Sea Wall / A Life, Jake Gyllenhaal / Tom Sturridge, Life / Death
The two actors return to Broadway for a double bill of solo plays.
The plays Sea Wall and A Life wouldn't be on Broadway right now if famous people weren't in them. Simon Stephens's 45-minute solo play, Sea Wall, and Nick Payne's monologue of the same length, A Life, are not the kind of shows one typically associates with Broadway — especially in August. Two serious meditations on life and death, they are likelier to appear under the banner of a not-for-profit theater, or as a reading rather than full production. So it is admirable that Tom Sturridge and Jake Gyllenhaal have come to the Hudson Theatre (where both have previously performed in recent years) with this double bill. Directed by Carrie Cracknell, the link between the two shows remains as tenuous as it felt when they appeared together at the Public Theater (the plays debuted separately in London). While both traffic in universal human experiences, one feels infinitely more tragic than the other.

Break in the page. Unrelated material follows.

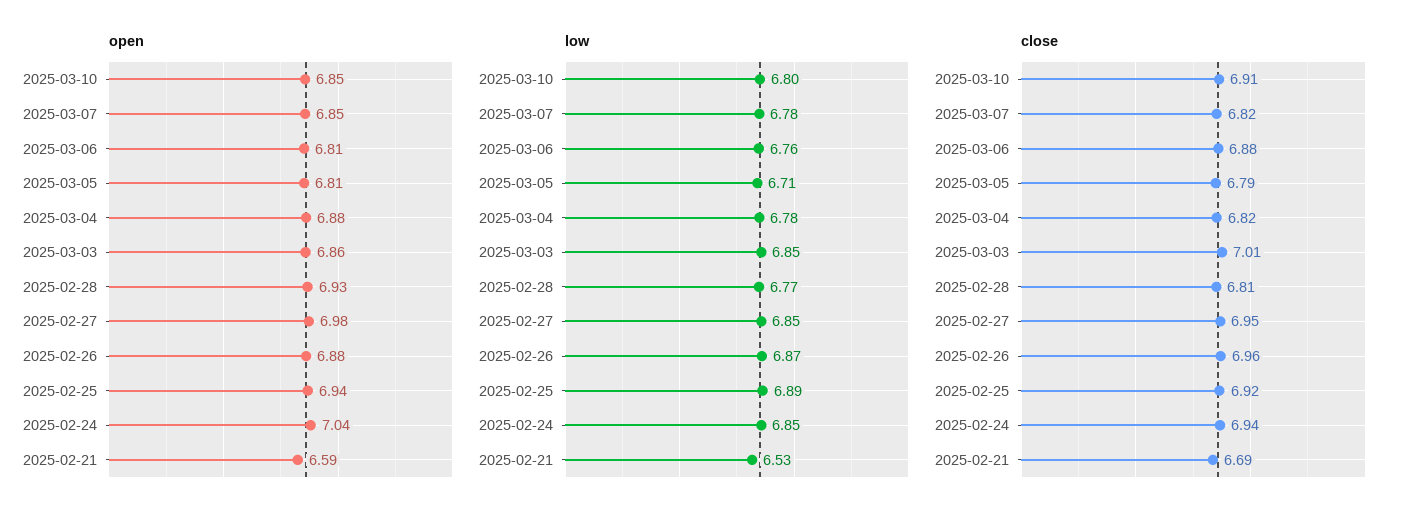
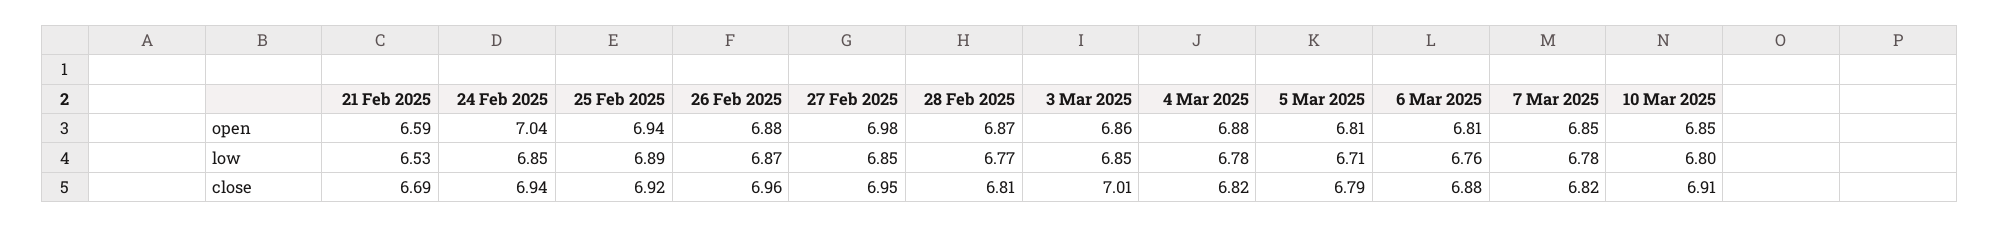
open, 2025-02-28: 6.93 -> 6.87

That would be Sea Wall, which comes first. Sturridge plays Alex, a British photographer who spends holidays with his wife and their young daughter at his father-in-law's house in the South of France. A veteran of Northern Ireland and the Falklands War, his father-in-law is a gruff old soldier who has been completely disarmed by his charming granddaughter. Everyone has. Sturridge speaks of their interactions in a haunted past tense, his sentences regularly trailing off before he changes the subject. Sturridge's performance has matured since the off-Broadway run, and he is particularly convincing in portraying the lingering pain in Alex. "There's a hole running through the center of my stomach," he says, broaching the subject. "You must have all felt a bit awkward because you can probably see it." Not only that, but we can hear and feel it, too.

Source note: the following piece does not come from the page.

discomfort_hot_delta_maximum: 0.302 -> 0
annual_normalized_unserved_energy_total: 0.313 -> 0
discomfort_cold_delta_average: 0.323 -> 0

Despite valiant attempts by Sturridge, Sea Wall is almost completely mirthless, which makes sense considering its subject matter. Thankfully, A Life has plenty of laughs — and Gyllenhaal knows how to deliver them. He plays Abe, a father who describes the birth of his daughter, while also recounting the death of his own father. Adopting distinct voices for his wife and the assorted medical staff and helpful neighbors that he meets along the way, Gyllenhaal is able to bring a cast of characters to vivid life within the format of a confessional monologue. Anyone who has experienced the birth of a child or death of a parent (which is nearly everybody of a certain age) will relate to his palpable anxiety and joy.
Cracknell puts her two actors in their respective driver's seats, which is wise for performance-driven pieces like these. She could even do less. Her production is nearly indistinguishable from the one she helmed at the Public Theater, despite a partial overhaul of the design team: Laura Jellinek's two-tier empty (but not really) theater set remains the most noticeable element. The one major difference is that now, patches of flora spring from the bricks during the second half. They are mostly unseen in the darkness of Guy Hoare's shadowy lighting. Hoare and sound designer Daniel Kluger effectively collaborate to clarify the script of A Life, using a high-pitched ring and a bump in the lights to signify when Abe is switching from talking about the birth of his daughter to the death of his father.
The costumes have also been revamped, with Christopher Peterson now working with original costume designer Kaye Voyce. They have taken the advice of Coco Chanel and wisely removed several layers from Sturridge's costume, and I suspect that the performer is grateful to no longer be sweltering under the stage lights, clad in such a heavy metaphor. Gyllenhaal's costume is also new, with his denim shirt echoing the one worn by Sturridge in the first half. Denim, it seems, is the fabric of our lives.
Cracknell seems especially keen to emphasize the universality of these stories, something projection designer Luke Halls hammers home with the final image of an ever-expanding sea of apartment windows. This could happen to any one of us, they seem to be saying; but Gyllenhaal and Sturridge have made that perfectly clear in their performances. The nice thing about casting a celebrity in your show is that you know why people are buying tickets, and it's not for the production values. Counterintuitive though it may be on Broadway, for plays like these, less is more.